● WORK ITEM
Transcribe all data verbatim. Skip the pictures.

● THE DATA
********************

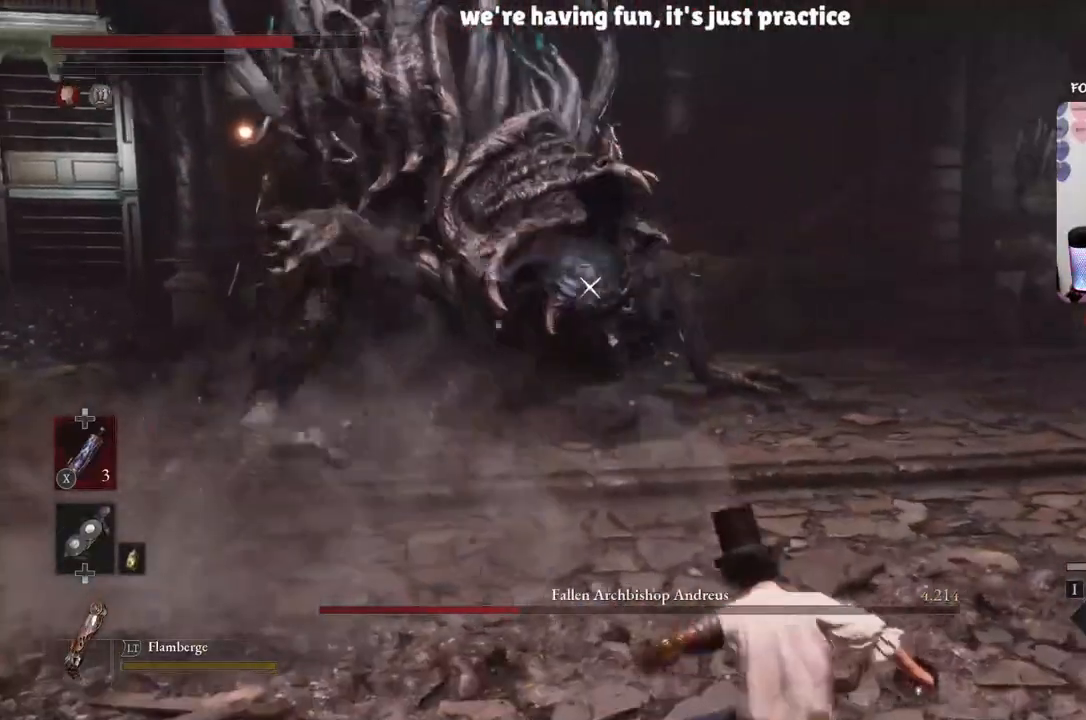
{"buttons": [], "left_stick": "center", "right_stick": "center", "events": [[67, "B", "up"], [267, "left_stick", "down"], [434, "left_stick", "center"]]}
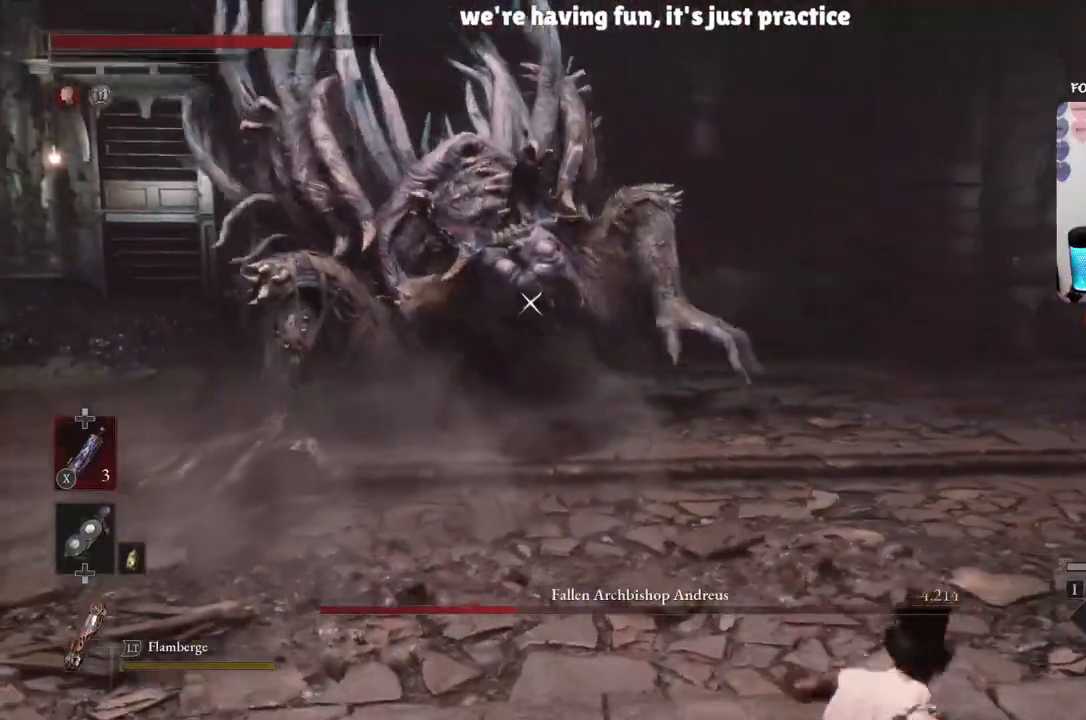
{"buttons": [], "left_stick": "down-right", "right_stick": "center", "events": [[134, "left_stick", "down-right"]]}
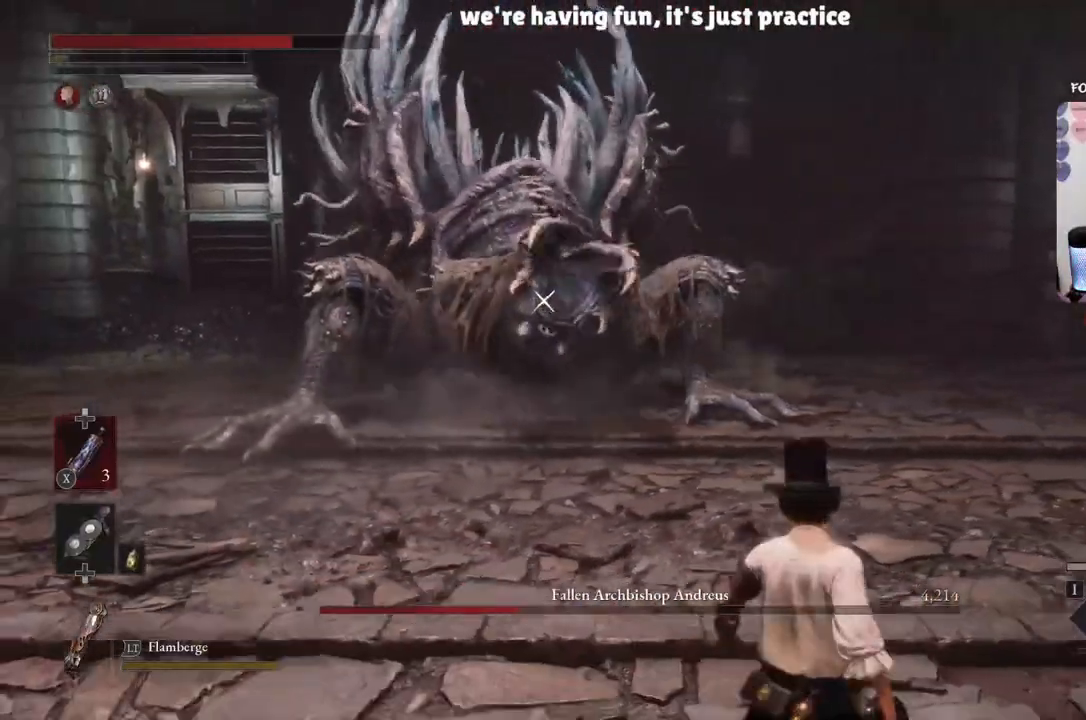
{"buttons": [], "left_stick": "down-right", "right_stick": "center", "events": []}
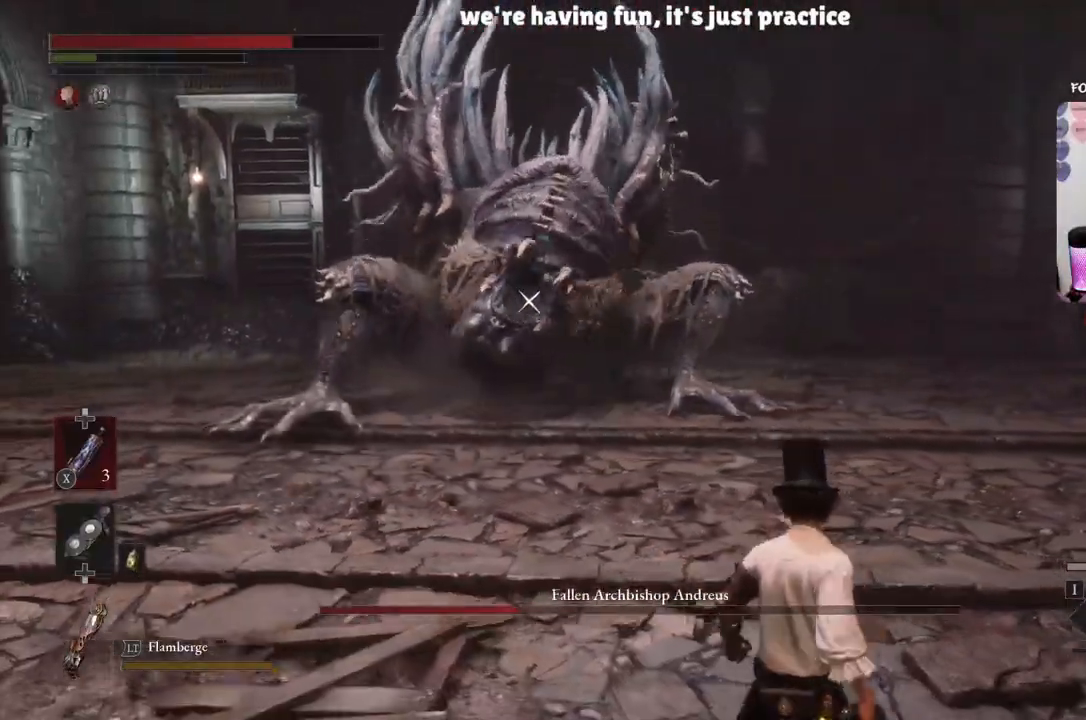
{"buttons": [], "left_stick": "right", "right_stick": "center", "events": [[234, "left_stick", "right"]]}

********************

● ANSWER TO THIS EXERCISE
{"buttons": [], "left_stick": "center", "right_stick": "center", "events": [[67, "B", "up"], [267, "left_stick", "down"], [434, "left_stick", "center"]]}
{"buttons": [], "left_stick": "down-right", "right_stick": "center", "events": [[134, "left_stick", "down-right"]]}
{"buttons": [], "left_stick": "down-right", "right_stick": "center", "events": []}
{"buttons": [], "left_stick": "right", "right_stick": "center", "events": [[234, "left_stick", "right"]]}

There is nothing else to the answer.